Sıkı durun cevaplar geliyor :

  • Evladım, sabah ilk olarak gözlerimi açtığımda tahta yerleştirilmiş mi ? ona bakıyorum. Eğer tahtalar yoksa, bu hala evde olduğumun işareti. İkinci adım, el ve ayaklarımı kontrol ediyorum, hala oynatabiliyor muyum ? Eğer oynatabiliyorsam, bu da hala yataktan kalkacağımın işareti. Sonrasında yatağımda doğrulup ayağa kalkıyorum ve adım atıyorum. İşte bundan sonrası çok kolay. Bence yaşamak için ve pozitif olmak için en önemli adımlar. Bir de diyor ki; bizim zamanımızda hiç bir konuda  bu kadar fazla seçenek yoktu. Yağ almak, odun-kömür almak için saatlerce kuyrukta beklerdik. 1 kilo yağ aldığımızda çok sevinirdik; diye devam ediyor. Bir de ekleme yapıyor, şimdi gençlere bakıyorum hepsi marketlerde irmik reyonunda gezinip duruyorlar. Fiziksel olarak yaşıyorlar ama ruhen bir çoğu ölmüş. Olumlu düşünmek için elindekilere bir bak, sağlıklı mısın ? Gerisi boş be yavrum diyerek gülüyor.

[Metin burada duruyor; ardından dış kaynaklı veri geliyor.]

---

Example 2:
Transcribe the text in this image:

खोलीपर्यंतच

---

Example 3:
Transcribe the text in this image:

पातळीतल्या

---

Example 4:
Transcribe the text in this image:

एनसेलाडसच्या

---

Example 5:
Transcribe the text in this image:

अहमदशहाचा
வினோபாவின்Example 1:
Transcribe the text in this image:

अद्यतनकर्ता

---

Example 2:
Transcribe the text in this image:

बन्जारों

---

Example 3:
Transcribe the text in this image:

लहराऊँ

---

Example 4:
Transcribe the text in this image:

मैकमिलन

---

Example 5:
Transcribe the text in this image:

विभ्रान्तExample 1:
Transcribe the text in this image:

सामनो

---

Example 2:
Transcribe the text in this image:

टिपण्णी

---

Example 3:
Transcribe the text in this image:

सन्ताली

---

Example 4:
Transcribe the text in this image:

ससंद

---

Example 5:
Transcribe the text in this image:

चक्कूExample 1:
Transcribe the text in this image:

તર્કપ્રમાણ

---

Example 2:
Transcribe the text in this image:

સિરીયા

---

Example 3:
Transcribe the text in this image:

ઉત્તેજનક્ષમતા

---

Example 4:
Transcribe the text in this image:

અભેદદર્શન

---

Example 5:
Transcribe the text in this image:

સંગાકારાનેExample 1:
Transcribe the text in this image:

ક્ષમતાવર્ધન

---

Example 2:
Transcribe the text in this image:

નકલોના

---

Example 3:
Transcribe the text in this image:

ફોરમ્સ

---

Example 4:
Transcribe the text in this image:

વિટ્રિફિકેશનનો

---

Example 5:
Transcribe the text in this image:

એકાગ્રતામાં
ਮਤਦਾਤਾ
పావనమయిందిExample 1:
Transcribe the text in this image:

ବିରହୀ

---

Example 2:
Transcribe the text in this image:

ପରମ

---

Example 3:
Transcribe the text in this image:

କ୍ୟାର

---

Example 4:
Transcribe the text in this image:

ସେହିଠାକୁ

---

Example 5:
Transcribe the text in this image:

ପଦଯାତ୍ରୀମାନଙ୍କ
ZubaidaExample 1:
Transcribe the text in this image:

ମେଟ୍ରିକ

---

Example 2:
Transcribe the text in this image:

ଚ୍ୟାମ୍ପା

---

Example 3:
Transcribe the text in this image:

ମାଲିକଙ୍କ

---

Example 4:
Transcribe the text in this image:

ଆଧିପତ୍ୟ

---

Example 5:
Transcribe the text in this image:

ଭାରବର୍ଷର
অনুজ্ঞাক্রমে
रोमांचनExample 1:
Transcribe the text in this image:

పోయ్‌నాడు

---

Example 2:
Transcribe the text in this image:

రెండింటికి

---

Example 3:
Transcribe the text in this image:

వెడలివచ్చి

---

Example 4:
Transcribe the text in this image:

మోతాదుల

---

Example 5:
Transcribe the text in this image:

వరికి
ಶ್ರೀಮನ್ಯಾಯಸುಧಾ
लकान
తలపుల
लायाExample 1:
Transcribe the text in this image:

Ben ise profesyonel hayatta şunlara inanıyorum  :

  1. Sağlıklı mısınız ?
  2. Gidecek bir ofis ve yapacak bir işiniz var mı?
  3. İş arkadaşlarınız veya iş ortaklarınızla işbirliği yapabiliyor musunuz ?
  4. Onlara hayatlarını kolaylaştıracak en az bir faydanız var mı ?
  5. Güler yüzlü müsünüz ?
  6. Yaptığınız işten zevk alıyor musunuz ?
  7. Çevrenizdeki insanlar size kolaylık mı sağlıyorlar yoksa işinizi zorlaştırıyorlar ?
  8. Yeni insanlar, yeni kültürler tanımaya vakit ayırıyor musunuz ?
  9. En önemlisi kendinize vakit ayırıyor musunuz ?

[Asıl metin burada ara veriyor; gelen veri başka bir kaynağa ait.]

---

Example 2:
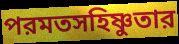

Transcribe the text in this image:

পরমতসহিষ্ণুতার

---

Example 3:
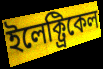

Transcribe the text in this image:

ইলেক্ট্রিকেল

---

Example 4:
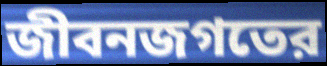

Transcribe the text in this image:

জীবনজগতের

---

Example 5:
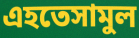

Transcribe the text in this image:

এহতেসামুলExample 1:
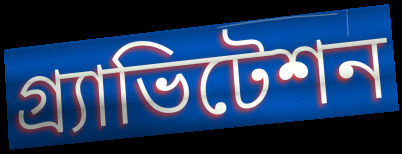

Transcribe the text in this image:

গ্র্যাভিটেশন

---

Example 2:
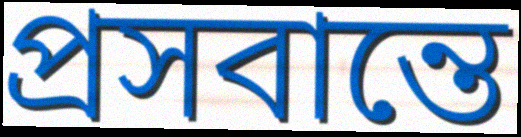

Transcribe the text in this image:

প্রসবান্তে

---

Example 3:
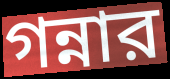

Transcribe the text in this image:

গন্নার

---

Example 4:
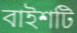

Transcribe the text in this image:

বাইশটি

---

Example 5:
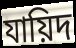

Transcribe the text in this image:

যায়িদ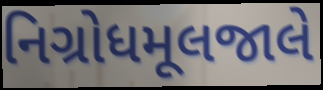
નિગ્રોધમૂલજાલે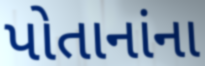
પોતાનાંનાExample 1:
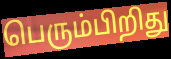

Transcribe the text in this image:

பெரும்பிறிது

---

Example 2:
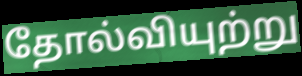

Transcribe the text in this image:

தோல்வியுற்று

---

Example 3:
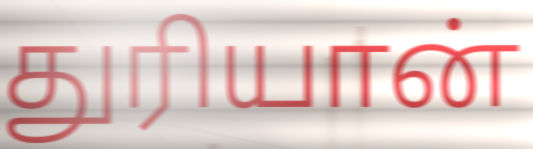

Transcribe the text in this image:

துரியான்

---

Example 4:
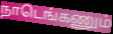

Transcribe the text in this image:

நாடெங்கணும்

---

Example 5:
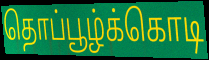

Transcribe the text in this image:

தொப்பூழ்க்கொடி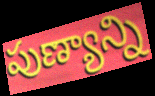
పుణ్యాన్ని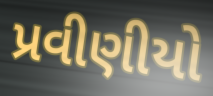
પ્રવીણીયોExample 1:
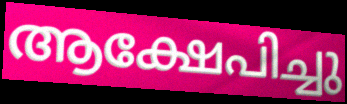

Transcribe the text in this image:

ആക്ഷേപിച്ചു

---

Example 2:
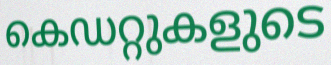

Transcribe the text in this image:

കെഡറ്റുകളുടെ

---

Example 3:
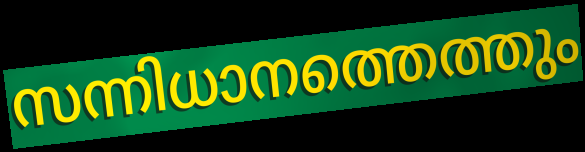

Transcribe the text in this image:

സന്നിധാനത്തെത്തും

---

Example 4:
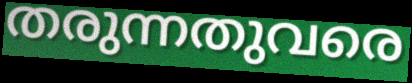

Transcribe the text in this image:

തരുന്നതുവരെ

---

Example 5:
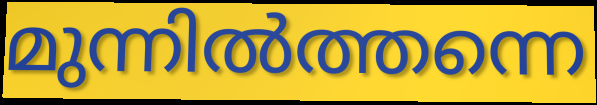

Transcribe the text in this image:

മുന്നിൽത്തന്നെ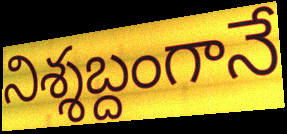
నిశ్శబ్దంగానే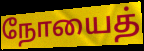
நோயைத்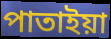
পাতাইয়া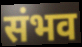
संभव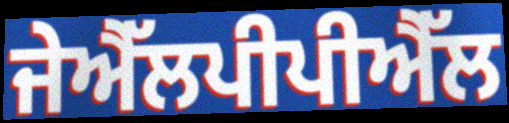
ਜੇਐੱਲਪੀਪੀਐੱਲ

Naçizane önerilerim; eğer hayatınızı zorlaştıran insanlar ve işler varsa derhal uzaklaşın. Buna ilk olarak onların adını telefondan silerek başlayabilirsiniz.  Sonrası adım adım gelir.  Sizi mutlu edenlerle vakit geçirin. Bazı insanların yaşam sloganı “huzursuzluk huzurumdur!” bu tiplerden acilen uzaklaşın.

Şahsi gözlem ve araştırmalarımda insanların çoğu bu yazımın başında bahsettiğim gibi R.B.S. na yakalanmış durumda. Bu nedenle terapi merkezleri artık çok dolu. İnsanları kurtarmaya çalışıyorlar. Ancak, bu sendrom insana bir bulaşırsa, bir daha çıkmıyor.  Yani uzun lafın kısası eskilerin deyimi ile taşıma suyla, değirmen dönmüyor.

Yukarıdaki 9 maddeye cevaplar verin. “Evet” leri artırmaya bakın. Yoksa R.B.S. yakanızı bırakmaz.